Le président de chambre statuera donc au vu des seules conclusions d'incident transmises par RPVA les 16 et 24 janvier 2024.
Sur la recevabilité des conclusions d'incident transmises et notitifiées le 16 janvier 2024
A l'audience du 30 janvier 2024, la cour prenant acte de la proximité de l'avis de clôture (vendredi 12 janvier 2024) et de la clôture de l'instruction de l'affaire (mardi 16 janvier 2024), ainsi que du dépôt, le mardi 16 janvier 2024, de conclusions d'incident, a rabattu l'ordonnance de clôture et renvoyé l'affaire à l'audience du 25 juin 2024 afin de permettre à son président de chambre de 'vider l'incident'.
Ce renvoi, sa date et celle à laquelle serait rendue la nouvelle ordonnance de clôture, soit le 11 juin prochain, ont été confirmés aux avocats de la cause par soit-transmis en date du 1er février 2024.
Du fait de ce renvoi, impliquant révocation de l'ordonnance de clôture, les conclusions d'incident transmises à la cour le 16 janvier 2024 sont donc recevables.
Sur la nouvelle demande de radiation de l'affaire
Aux termes de l'article 524 alinéa 1 du code de procédure civile, lorsque l'exécution provisoire est de droit ou a été ordonnée, le premier président ou, dès qu'il est saisi, le conseiller de la mise en état peut, en cas d'appel, décider, à la demande de l'intimé et après avoir recueilli les observations des parties, la radiation du rôle de l'affaire lorsque l'appelant ne justifie pas avoir exécuté la décision frappée d'appel ou avoir procédé à la consignation autorisée dans les conditions prévues à l'article 521, à moins qu'il lui apparaisse que l'exécution serait de nature à entraîner des conséquences manifestement excessives ou que l'appelant est dans l'impossibilité d'exécuter la décision. L'alinéa 2 du même texte dispose que la demande de l'intimé doit, à peine d'irrecevabilité prononcée d'office, être présentée avant l'expiration des délais prescrits aux articles 905-2, 909, 910 et 911.
En l'espèce, la nouvelle demande de radiation formulée par la Commune de [Localité 4], au motif que les appelantes n'ont que partiellement exécuté l'ordonnance entreprise, s'analyse comme une contestation de la décision de remise au rôle prise le 25 septembre 2023 par le président de la chambre 1-2 de la cour d'appel d'Aix-en-Provence. Or il s'agit d'une mesure d'administration judiciaire insusceptible de recours.

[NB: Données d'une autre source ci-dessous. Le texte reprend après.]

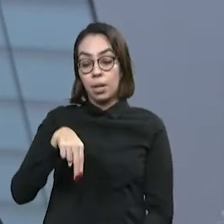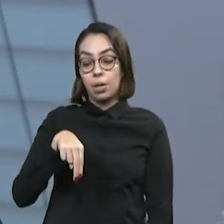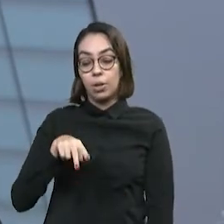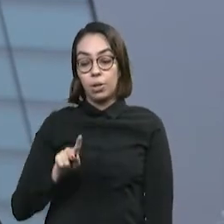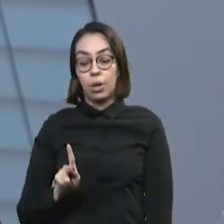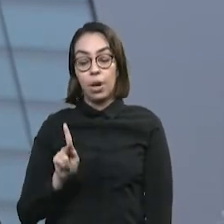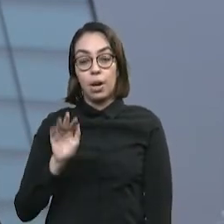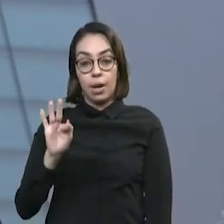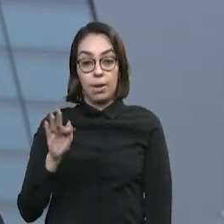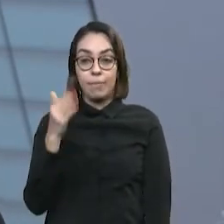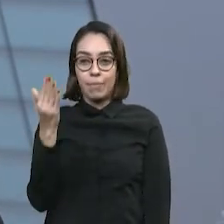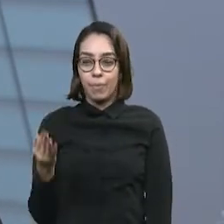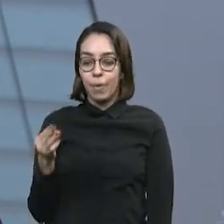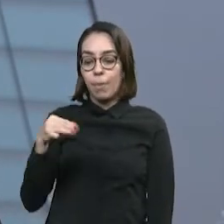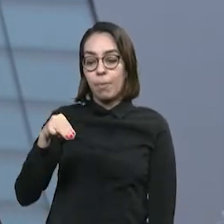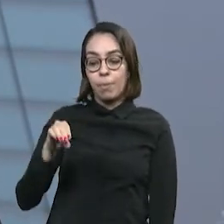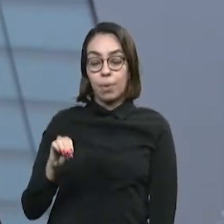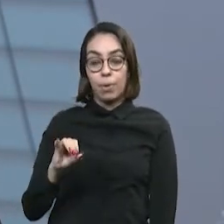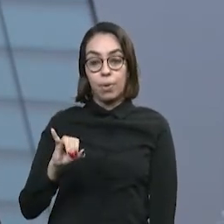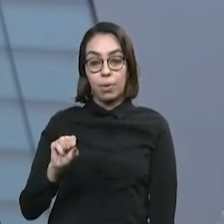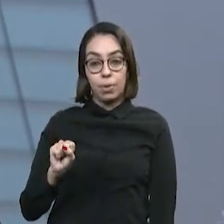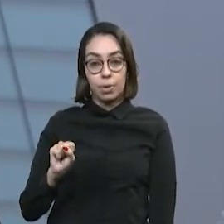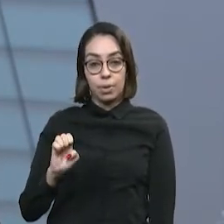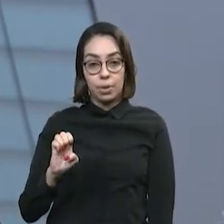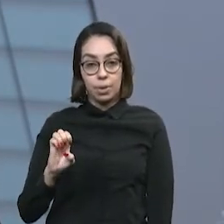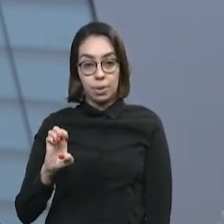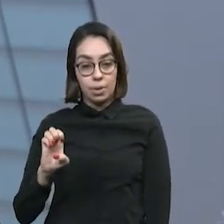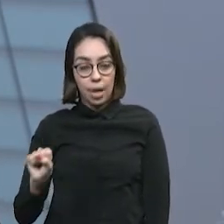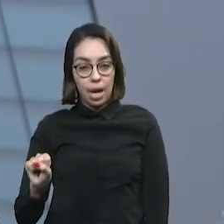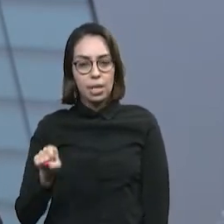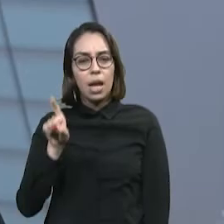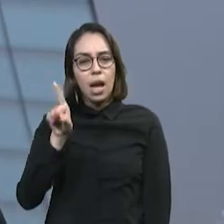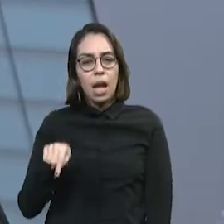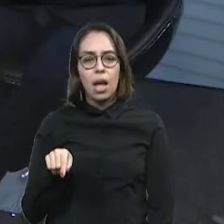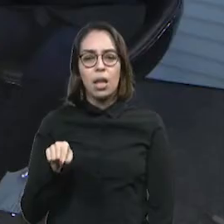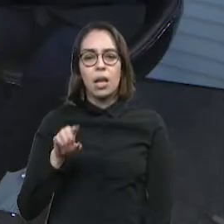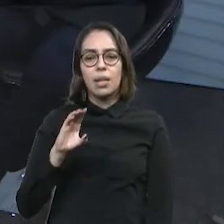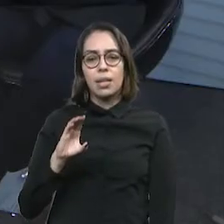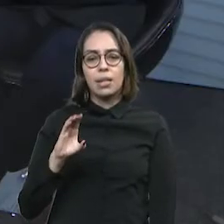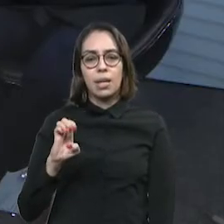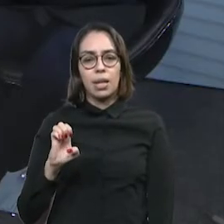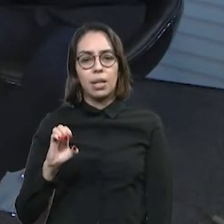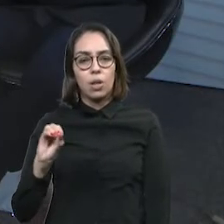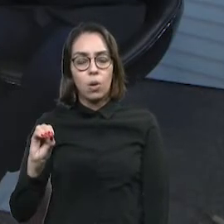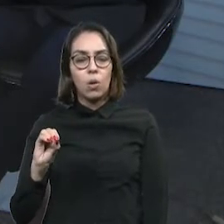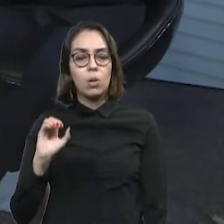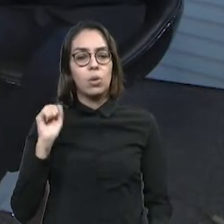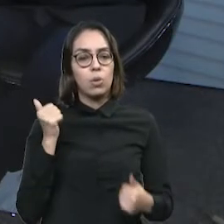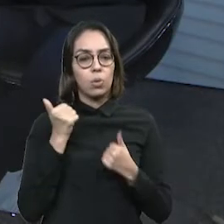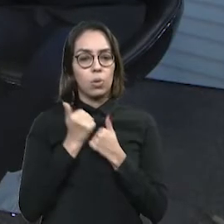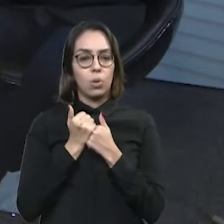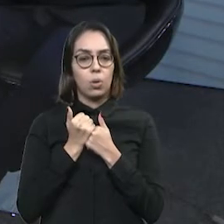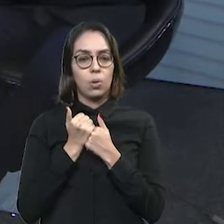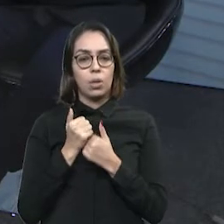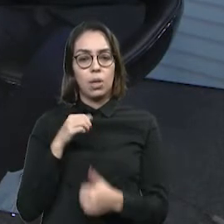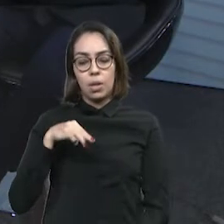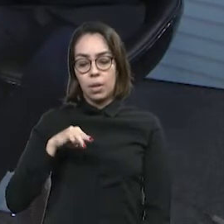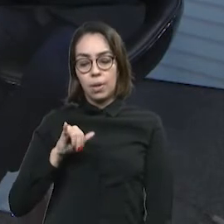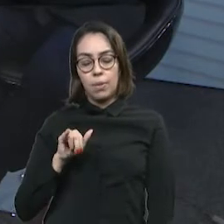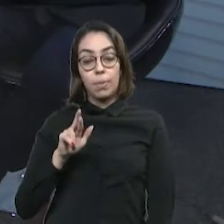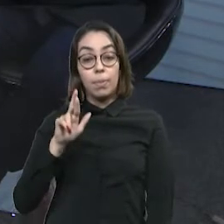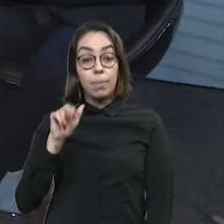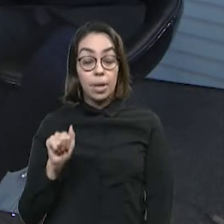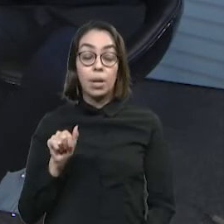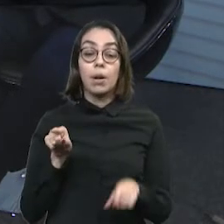o Moisés Keliano, que é o CEO da MKF, está aqui comigo, e o sócio dele, o Ailton Lira, que também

En outre, les demandes fondées sur les disposition de l'article 524 du code de procédure civile doivent être présentées dans le délai pour conclure de l'article 905-2 du code de procédure civile, lequel est, pour l'intimée, expiré depuis le 7 janvier 2023.
Il n'y a donc lieu de radier à nouveau l'appel interjeté le 26 septembre 2023 Mme [G] [B] et la SCP Le Bonheur.

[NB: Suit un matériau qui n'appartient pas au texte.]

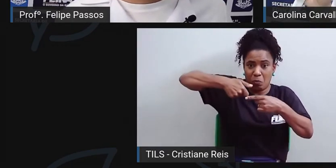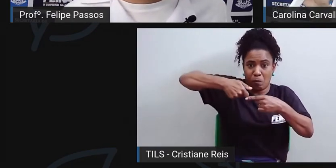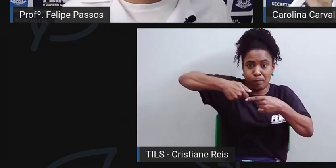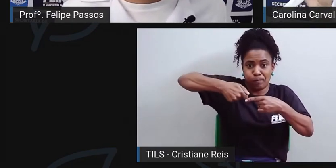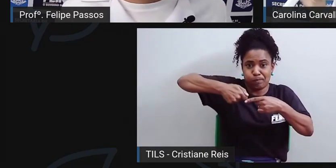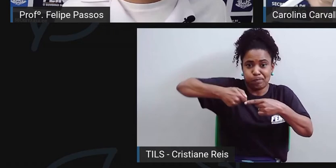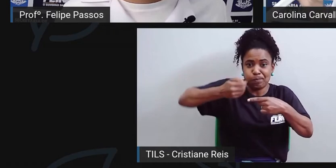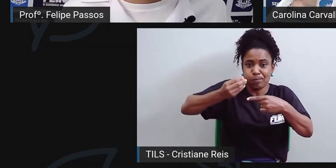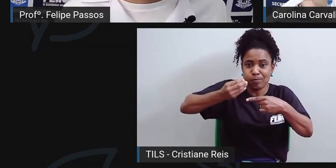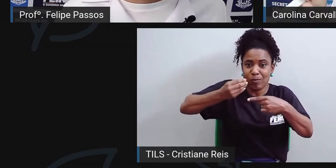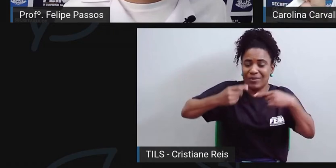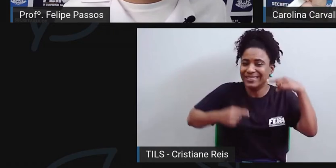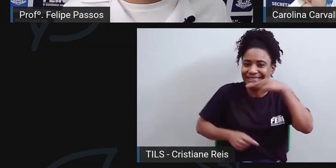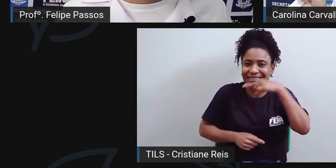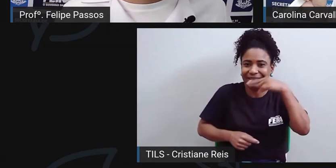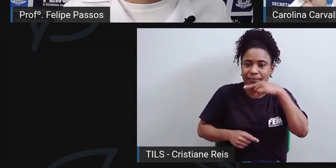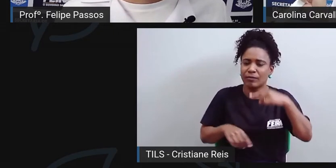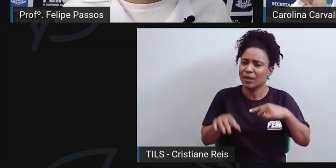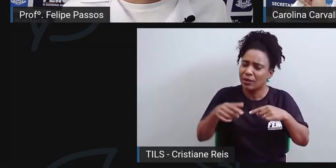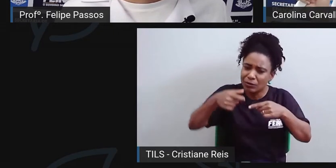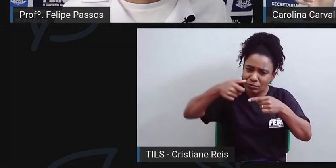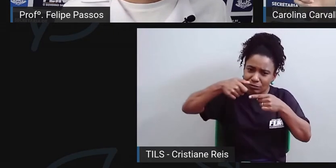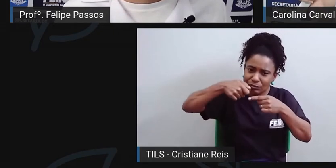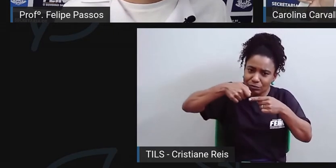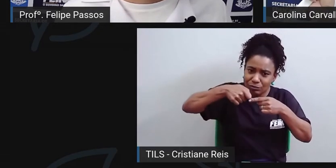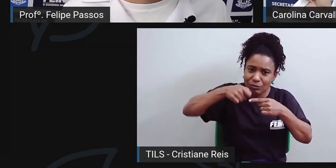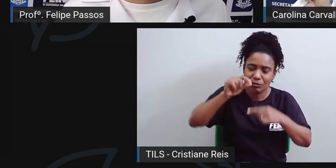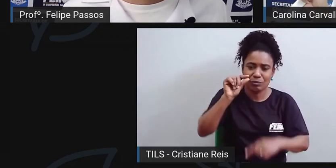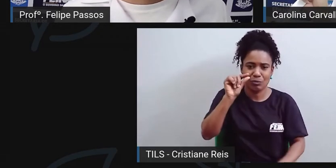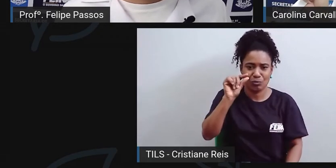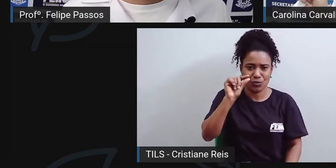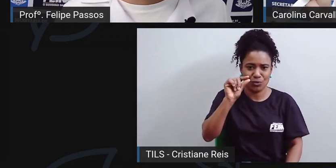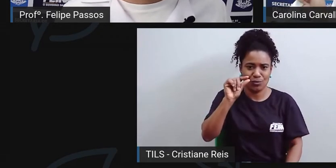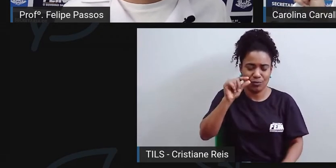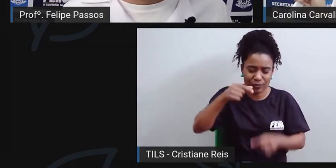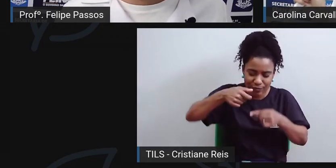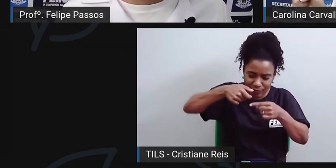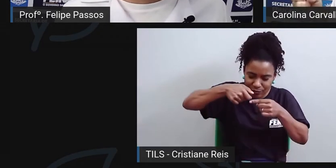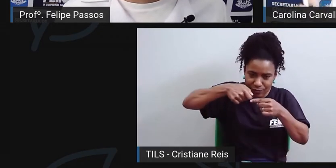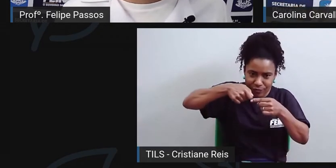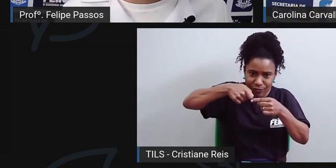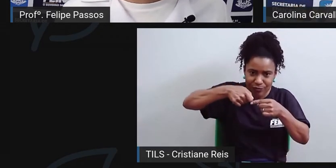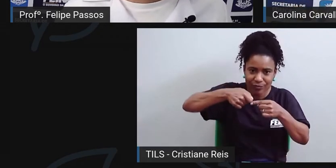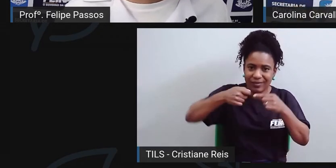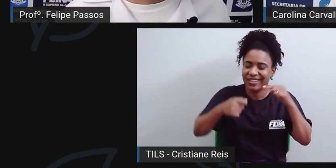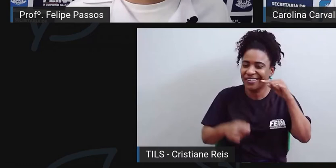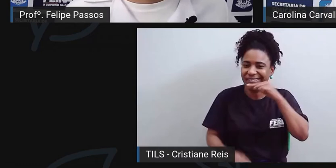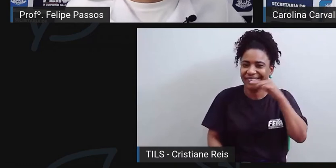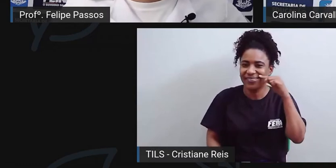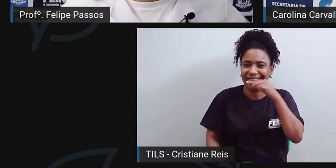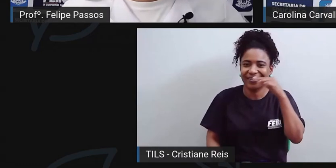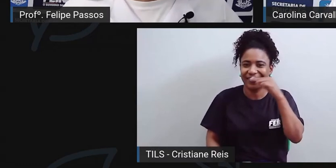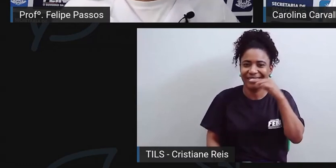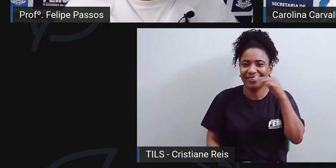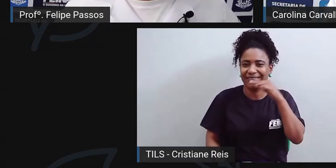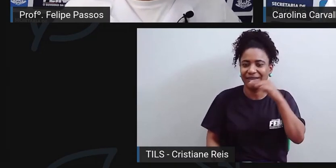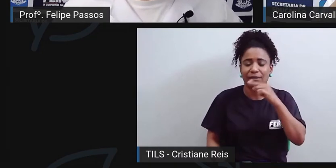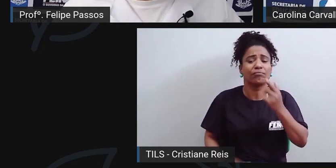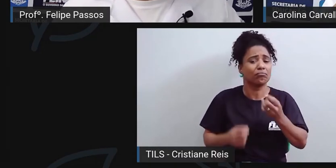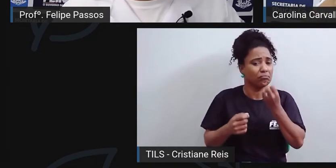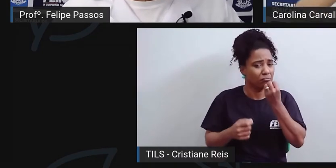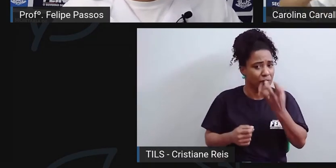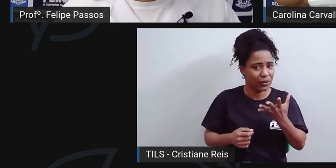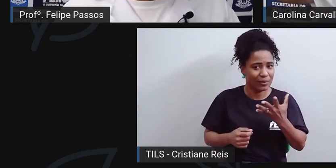Uma gotinha, grãozinho de feijão ali. O tamanho de um grãozinho de feijão já serve, certo? Então, eu vou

Sur l'article 700 du code de procédure civile et les dépens
La Commune de [Localité 4] qui succombe au présent incident, qui a inutilement retardé l'issue de la procédure d'appel, sera déboutée de sa demande formulée sur le fondement de l'article 700 du code de procédure civile.
Les dépens du présent incident suivront le sort de ceux de l'instance principale.
PAR CES MOTIFS
Statuant par décision contradictoire,
Déclarons irrecevables les conclusions d'incident en réplique n° 2 de Mme [G] [B] et la SCP Le Bonheur ;
Disons n'y avoir lieu de radier à nouveau l'appel interjeté, le 26 septembre 2023, par Mme [G] [B] et la SCP Le Bonheur ;
Déboutons la Commune de [Localité 4] de sa demande fondée sur les dispositions de l'article 700 du code de procédure civile ;
Disons que dépens du présent incident suivront le sort de ceux de l'instance principale.
Fait à Aix-en-Provence, le 18 Avril 2024
La greffière Le président
Copie délivrée aux avocats des parties ce jour.